* _Work instruction_
From the entries that follow, copy each line containing the word "worn".

* _Data_
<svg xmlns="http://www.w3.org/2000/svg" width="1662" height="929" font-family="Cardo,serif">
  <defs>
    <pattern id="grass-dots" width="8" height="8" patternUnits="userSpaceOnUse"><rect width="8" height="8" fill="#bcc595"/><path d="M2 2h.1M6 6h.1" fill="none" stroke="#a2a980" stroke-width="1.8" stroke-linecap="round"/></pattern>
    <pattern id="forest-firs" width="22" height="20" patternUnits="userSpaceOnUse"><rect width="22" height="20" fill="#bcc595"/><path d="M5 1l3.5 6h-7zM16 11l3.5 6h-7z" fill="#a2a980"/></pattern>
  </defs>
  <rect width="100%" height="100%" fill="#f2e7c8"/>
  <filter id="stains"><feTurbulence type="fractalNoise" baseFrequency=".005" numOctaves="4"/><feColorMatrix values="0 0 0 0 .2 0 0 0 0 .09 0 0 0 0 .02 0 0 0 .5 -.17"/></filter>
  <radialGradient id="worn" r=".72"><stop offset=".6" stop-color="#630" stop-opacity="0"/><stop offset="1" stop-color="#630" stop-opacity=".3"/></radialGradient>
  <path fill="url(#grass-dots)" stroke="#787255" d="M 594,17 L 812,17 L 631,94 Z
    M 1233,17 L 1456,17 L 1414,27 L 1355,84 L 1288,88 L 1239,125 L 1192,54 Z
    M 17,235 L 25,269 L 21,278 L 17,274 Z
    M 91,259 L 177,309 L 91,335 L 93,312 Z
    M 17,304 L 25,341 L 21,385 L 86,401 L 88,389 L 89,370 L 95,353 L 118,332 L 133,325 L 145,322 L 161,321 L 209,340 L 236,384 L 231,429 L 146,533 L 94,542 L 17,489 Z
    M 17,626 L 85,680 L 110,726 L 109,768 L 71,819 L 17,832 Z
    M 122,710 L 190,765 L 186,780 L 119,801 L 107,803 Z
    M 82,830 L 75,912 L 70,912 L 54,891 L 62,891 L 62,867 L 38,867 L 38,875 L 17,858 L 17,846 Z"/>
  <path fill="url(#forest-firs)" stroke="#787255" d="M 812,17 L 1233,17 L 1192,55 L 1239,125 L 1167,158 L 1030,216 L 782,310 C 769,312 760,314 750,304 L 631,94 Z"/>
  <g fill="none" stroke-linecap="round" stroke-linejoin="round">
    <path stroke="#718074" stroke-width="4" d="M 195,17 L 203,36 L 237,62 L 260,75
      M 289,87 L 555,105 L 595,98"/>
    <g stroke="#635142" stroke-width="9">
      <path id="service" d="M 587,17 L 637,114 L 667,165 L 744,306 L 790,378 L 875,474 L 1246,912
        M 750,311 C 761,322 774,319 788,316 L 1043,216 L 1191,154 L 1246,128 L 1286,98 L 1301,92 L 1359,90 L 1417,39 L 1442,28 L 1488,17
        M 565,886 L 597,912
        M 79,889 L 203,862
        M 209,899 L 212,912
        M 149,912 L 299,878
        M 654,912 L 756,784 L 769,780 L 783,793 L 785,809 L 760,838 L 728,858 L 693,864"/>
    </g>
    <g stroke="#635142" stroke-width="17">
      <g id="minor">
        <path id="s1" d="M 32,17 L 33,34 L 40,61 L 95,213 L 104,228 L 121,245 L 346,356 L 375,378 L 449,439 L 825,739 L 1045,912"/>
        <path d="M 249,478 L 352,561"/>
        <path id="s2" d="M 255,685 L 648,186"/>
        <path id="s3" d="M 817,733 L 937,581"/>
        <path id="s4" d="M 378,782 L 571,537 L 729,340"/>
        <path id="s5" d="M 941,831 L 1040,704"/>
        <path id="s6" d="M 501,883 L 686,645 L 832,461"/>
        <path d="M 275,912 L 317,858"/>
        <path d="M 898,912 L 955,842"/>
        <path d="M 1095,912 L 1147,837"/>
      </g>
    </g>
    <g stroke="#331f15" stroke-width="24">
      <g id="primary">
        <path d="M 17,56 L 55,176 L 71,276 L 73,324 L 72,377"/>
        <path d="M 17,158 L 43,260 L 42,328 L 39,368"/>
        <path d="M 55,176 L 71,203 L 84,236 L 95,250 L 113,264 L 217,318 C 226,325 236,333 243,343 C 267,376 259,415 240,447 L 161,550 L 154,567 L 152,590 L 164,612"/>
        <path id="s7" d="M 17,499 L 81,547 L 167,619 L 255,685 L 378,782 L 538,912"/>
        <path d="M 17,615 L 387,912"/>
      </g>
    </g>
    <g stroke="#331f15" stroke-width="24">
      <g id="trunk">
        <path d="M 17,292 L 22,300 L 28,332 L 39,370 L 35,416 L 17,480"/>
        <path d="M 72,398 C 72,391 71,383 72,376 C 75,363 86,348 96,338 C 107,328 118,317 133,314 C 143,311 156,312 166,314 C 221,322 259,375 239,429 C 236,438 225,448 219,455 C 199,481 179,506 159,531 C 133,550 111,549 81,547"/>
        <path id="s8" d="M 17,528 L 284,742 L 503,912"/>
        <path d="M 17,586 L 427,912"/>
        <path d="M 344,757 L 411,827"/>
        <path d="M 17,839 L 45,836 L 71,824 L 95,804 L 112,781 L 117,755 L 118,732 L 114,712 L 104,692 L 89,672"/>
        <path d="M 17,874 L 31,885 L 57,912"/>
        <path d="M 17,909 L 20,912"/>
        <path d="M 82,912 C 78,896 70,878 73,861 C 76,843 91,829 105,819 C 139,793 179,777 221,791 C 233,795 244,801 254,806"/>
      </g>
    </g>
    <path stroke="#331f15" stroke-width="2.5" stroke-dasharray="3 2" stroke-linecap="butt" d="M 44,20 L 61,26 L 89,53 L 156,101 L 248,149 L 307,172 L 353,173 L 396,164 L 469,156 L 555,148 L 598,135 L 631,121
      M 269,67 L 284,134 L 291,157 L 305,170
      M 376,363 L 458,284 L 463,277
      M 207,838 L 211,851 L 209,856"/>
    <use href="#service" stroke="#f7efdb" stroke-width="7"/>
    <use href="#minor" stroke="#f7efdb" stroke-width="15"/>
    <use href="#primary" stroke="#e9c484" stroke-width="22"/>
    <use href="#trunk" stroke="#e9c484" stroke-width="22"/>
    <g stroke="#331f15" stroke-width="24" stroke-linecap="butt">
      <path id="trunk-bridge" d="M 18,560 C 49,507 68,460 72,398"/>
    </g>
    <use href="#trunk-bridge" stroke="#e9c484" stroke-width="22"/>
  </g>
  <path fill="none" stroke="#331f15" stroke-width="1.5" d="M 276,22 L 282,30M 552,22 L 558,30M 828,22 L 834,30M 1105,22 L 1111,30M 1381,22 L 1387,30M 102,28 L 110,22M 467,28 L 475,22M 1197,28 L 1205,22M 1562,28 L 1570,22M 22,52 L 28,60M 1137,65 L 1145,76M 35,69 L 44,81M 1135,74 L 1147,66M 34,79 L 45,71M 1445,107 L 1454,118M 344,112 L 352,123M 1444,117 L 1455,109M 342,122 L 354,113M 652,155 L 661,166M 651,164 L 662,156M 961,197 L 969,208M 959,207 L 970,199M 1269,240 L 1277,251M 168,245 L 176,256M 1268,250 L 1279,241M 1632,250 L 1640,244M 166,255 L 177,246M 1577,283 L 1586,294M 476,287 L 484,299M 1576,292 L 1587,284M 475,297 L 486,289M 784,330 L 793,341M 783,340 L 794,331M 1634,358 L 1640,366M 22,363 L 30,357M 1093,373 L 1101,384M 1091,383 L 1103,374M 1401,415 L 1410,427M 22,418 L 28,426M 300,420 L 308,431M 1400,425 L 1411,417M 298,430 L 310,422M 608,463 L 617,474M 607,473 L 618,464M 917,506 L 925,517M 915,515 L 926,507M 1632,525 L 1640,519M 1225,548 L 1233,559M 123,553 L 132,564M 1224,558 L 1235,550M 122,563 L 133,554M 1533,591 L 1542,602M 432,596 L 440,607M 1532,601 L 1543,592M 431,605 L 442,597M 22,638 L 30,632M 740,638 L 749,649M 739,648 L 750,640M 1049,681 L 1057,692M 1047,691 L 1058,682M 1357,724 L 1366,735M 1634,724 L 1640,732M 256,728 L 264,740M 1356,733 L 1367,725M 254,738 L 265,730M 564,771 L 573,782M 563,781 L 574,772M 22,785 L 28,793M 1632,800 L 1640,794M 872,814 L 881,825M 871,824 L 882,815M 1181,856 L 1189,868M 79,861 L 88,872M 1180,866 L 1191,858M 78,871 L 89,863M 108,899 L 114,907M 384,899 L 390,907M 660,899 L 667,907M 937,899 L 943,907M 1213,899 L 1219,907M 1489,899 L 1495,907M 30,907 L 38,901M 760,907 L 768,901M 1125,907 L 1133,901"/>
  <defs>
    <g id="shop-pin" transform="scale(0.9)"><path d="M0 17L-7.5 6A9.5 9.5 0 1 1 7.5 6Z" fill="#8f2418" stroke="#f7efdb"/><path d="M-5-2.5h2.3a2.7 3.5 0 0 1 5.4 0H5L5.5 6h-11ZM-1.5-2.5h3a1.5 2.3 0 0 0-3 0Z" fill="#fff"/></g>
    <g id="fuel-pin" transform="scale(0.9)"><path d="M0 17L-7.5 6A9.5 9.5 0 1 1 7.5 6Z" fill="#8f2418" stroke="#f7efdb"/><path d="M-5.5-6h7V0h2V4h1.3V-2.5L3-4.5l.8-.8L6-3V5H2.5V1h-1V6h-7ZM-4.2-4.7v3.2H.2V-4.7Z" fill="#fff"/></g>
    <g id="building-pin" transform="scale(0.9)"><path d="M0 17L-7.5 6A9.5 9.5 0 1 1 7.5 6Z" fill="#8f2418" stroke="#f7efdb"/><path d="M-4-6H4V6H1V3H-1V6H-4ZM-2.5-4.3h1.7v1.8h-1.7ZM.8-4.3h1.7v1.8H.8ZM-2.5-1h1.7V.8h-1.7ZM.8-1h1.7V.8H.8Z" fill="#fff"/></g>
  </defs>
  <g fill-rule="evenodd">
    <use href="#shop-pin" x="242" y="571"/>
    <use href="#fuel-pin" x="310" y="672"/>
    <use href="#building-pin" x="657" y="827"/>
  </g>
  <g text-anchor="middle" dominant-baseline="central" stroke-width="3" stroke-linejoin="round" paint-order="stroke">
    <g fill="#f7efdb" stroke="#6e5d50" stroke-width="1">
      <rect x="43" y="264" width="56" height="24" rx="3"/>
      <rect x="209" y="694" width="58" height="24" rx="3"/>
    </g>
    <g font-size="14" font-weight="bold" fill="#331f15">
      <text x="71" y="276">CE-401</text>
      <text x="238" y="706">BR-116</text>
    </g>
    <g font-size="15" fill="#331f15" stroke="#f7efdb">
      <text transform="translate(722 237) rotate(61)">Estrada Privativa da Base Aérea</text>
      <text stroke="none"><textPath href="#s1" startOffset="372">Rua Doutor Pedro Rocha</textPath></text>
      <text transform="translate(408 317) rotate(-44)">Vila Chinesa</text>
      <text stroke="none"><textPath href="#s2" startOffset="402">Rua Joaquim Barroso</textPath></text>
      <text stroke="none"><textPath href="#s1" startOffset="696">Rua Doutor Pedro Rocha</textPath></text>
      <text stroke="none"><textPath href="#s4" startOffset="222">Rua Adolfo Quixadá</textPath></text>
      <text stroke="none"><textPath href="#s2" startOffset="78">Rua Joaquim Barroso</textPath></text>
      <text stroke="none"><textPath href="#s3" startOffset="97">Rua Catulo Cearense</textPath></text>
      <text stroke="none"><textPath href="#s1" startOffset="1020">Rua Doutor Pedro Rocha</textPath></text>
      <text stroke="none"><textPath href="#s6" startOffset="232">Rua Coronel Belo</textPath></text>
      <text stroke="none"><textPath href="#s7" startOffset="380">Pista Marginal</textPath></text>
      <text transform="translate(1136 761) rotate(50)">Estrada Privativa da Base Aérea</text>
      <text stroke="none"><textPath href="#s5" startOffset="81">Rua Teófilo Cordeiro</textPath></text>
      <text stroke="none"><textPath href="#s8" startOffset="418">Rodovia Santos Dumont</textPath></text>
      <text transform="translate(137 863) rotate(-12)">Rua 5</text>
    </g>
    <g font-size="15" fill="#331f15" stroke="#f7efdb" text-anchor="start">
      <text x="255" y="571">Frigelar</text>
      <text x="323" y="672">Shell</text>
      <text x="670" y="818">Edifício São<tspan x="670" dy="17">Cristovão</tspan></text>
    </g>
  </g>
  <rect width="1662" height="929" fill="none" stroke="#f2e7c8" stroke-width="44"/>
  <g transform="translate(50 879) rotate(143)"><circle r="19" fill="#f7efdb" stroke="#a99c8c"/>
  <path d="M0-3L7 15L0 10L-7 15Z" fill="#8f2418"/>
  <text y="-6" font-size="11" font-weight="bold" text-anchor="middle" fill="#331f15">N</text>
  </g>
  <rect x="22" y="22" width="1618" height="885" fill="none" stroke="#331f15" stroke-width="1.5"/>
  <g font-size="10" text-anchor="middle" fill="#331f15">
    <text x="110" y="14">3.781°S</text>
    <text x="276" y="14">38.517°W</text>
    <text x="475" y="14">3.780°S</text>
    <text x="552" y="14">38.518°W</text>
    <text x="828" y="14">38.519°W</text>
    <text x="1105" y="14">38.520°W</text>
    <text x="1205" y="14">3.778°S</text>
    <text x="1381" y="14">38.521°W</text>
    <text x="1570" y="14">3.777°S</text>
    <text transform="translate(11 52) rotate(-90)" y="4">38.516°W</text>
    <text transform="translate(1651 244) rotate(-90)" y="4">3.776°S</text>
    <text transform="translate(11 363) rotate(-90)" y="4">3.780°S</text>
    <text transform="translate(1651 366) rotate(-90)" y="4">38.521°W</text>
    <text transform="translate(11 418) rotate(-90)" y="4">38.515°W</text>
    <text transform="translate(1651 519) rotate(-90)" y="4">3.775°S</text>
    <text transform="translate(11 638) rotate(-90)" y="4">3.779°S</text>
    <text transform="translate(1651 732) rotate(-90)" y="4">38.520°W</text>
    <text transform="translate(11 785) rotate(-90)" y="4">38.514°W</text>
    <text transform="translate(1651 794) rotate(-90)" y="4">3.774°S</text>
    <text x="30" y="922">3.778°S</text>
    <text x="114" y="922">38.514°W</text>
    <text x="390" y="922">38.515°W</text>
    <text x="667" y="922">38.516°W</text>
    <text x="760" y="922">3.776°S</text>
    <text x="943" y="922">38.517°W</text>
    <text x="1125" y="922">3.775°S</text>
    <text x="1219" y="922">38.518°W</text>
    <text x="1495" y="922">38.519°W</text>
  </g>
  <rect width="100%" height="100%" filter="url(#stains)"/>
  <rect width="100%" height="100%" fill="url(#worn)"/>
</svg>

---

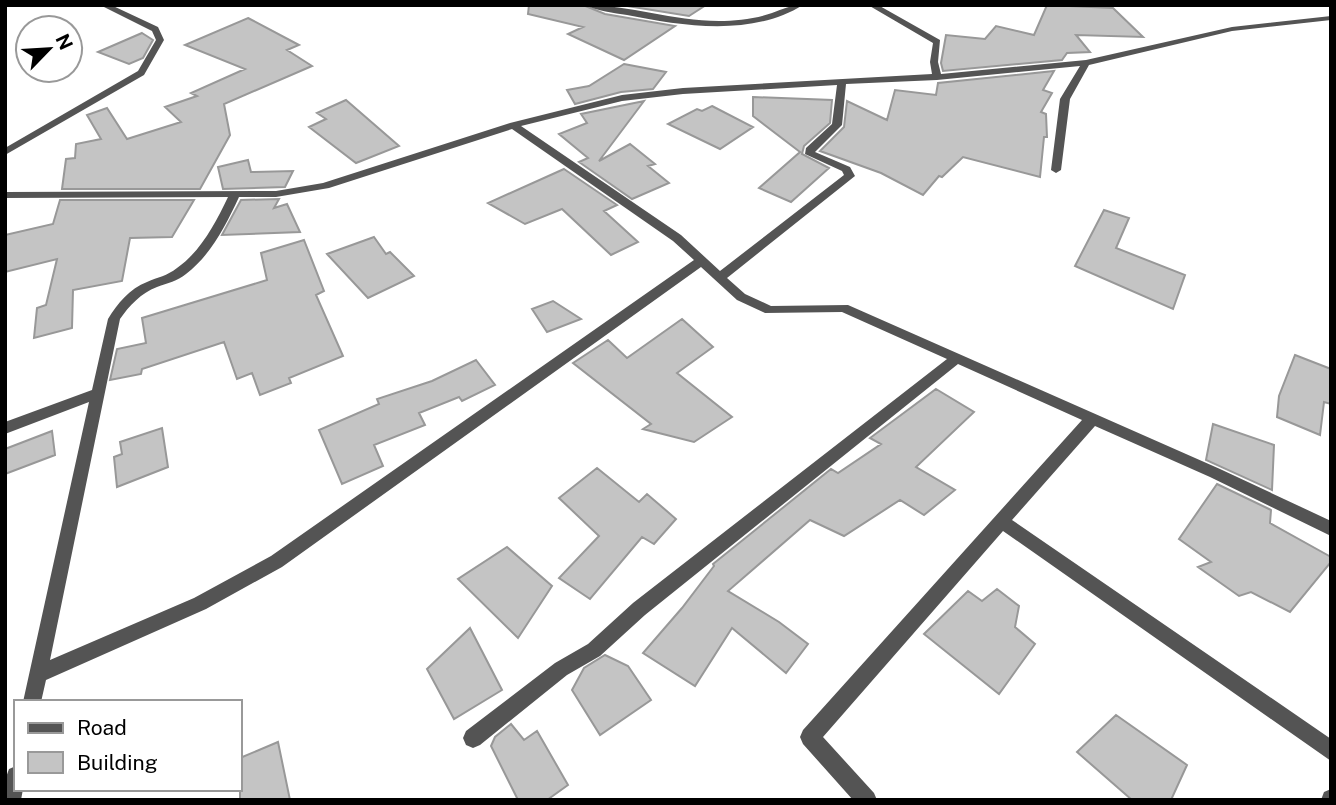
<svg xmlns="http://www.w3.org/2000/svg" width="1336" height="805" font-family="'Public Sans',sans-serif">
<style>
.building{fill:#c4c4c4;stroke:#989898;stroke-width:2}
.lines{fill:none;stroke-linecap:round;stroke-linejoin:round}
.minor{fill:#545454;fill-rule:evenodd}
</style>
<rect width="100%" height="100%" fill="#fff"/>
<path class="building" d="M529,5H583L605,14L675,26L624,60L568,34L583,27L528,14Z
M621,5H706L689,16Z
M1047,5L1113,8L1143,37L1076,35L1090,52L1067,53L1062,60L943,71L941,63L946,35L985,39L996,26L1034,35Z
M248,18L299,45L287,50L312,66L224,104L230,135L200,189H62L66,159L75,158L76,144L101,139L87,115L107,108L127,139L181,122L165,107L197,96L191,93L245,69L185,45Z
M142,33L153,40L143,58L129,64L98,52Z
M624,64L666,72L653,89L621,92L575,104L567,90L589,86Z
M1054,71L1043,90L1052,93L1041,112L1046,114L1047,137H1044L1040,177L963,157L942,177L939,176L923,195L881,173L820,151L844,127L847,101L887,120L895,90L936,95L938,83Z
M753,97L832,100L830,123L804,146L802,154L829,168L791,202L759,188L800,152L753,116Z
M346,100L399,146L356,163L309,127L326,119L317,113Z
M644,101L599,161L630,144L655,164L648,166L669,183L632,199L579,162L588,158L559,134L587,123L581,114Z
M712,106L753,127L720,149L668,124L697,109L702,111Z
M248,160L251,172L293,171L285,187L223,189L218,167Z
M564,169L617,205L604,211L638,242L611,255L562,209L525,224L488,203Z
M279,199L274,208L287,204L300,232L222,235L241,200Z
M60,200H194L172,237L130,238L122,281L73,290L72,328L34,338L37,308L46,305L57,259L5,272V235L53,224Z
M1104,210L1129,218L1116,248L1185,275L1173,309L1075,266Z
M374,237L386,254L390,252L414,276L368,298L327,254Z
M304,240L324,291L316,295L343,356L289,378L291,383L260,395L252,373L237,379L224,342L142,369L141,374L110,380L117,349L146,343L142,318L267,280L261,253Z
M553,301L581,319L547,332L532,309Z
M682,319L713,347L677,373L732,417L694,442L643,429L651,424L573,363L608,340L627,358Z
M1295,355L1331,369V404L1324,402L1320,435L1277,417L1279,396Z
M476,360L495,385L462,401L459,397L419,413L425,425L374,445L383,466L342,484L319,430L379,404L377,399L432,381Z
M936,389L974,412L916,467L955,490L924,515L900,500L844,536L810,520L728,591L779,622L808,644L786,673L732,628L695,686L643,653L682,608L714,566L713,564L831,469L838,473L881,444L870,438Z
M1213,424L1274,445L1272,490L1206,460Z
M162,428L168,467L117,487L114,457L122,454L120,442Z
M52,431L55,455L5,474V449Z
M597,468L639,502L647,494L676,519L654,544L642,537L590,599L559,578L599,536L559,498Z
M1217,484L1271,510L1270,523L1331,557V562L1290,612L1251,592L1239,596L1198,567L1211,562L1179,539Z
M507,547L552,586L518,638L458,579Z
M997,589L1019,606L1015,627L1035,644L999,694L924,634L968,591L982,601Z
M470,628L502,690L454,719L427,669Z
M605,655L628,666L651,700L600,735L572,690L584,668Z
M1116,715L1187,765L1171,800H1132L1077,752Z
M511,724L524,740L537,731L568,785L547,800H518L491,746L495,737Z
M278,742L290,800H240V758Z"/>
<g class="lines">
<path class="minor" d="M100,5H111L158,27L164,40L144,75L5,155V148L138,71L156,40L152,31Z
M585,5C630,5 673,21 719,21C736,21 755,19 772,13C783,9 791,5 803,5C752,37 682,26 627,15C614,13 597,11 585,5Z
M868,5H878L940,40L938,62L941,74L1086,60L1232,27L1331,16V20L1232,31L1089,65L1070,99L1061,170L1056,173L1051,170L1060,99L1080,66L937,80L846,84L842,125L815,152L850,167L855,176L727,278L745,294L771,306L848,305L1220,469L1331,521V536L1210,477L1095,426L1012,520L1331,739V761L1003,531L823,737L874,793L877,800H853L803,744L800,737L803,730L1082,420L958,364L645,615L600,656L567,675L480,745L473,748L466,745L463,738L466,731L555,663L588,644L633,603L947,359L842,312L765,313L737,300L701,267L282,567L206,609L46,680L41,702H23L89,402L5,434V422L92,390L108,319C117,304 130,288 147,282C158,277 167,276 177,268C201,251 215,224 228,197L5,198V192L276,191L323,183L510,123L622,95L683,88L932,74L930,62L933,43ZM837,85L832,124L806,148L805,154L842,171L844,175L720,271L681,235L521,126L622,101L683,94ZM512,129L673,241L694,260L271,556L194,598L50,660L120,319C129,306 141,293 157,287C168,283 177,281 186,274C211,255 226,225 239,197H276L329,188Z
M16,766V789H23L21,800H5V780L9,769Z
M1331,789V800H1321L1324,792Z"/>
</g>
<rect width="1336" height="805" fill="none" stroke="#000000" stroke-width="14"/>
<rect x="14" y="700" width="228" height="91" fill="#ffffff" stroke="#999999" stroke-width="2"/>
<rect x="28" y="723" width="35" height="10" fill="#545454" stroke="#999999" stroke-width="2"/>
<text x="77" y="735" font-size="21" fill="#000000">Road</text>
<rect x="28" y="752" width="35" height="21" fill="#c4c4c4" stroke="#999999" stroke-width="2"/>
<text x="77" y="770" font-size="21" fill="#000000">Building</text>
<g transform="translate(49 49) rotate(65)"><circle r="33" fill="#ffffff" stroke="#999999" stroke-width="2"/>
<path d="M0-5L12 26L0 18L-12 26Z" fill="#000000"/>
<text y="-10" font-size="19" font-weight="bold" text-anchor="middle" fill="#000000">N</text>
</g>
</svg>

* _Exercise result_
  <radialGradient id="worn" r=".72"><stop offset=".6" stop-color="#630" stop-opacity="0"/><stop offset="1" stop-color="#630" stop-opacity=".3"/></radialGradient>
  <rect width="100%" height="100%" fill="url(#worn)"/>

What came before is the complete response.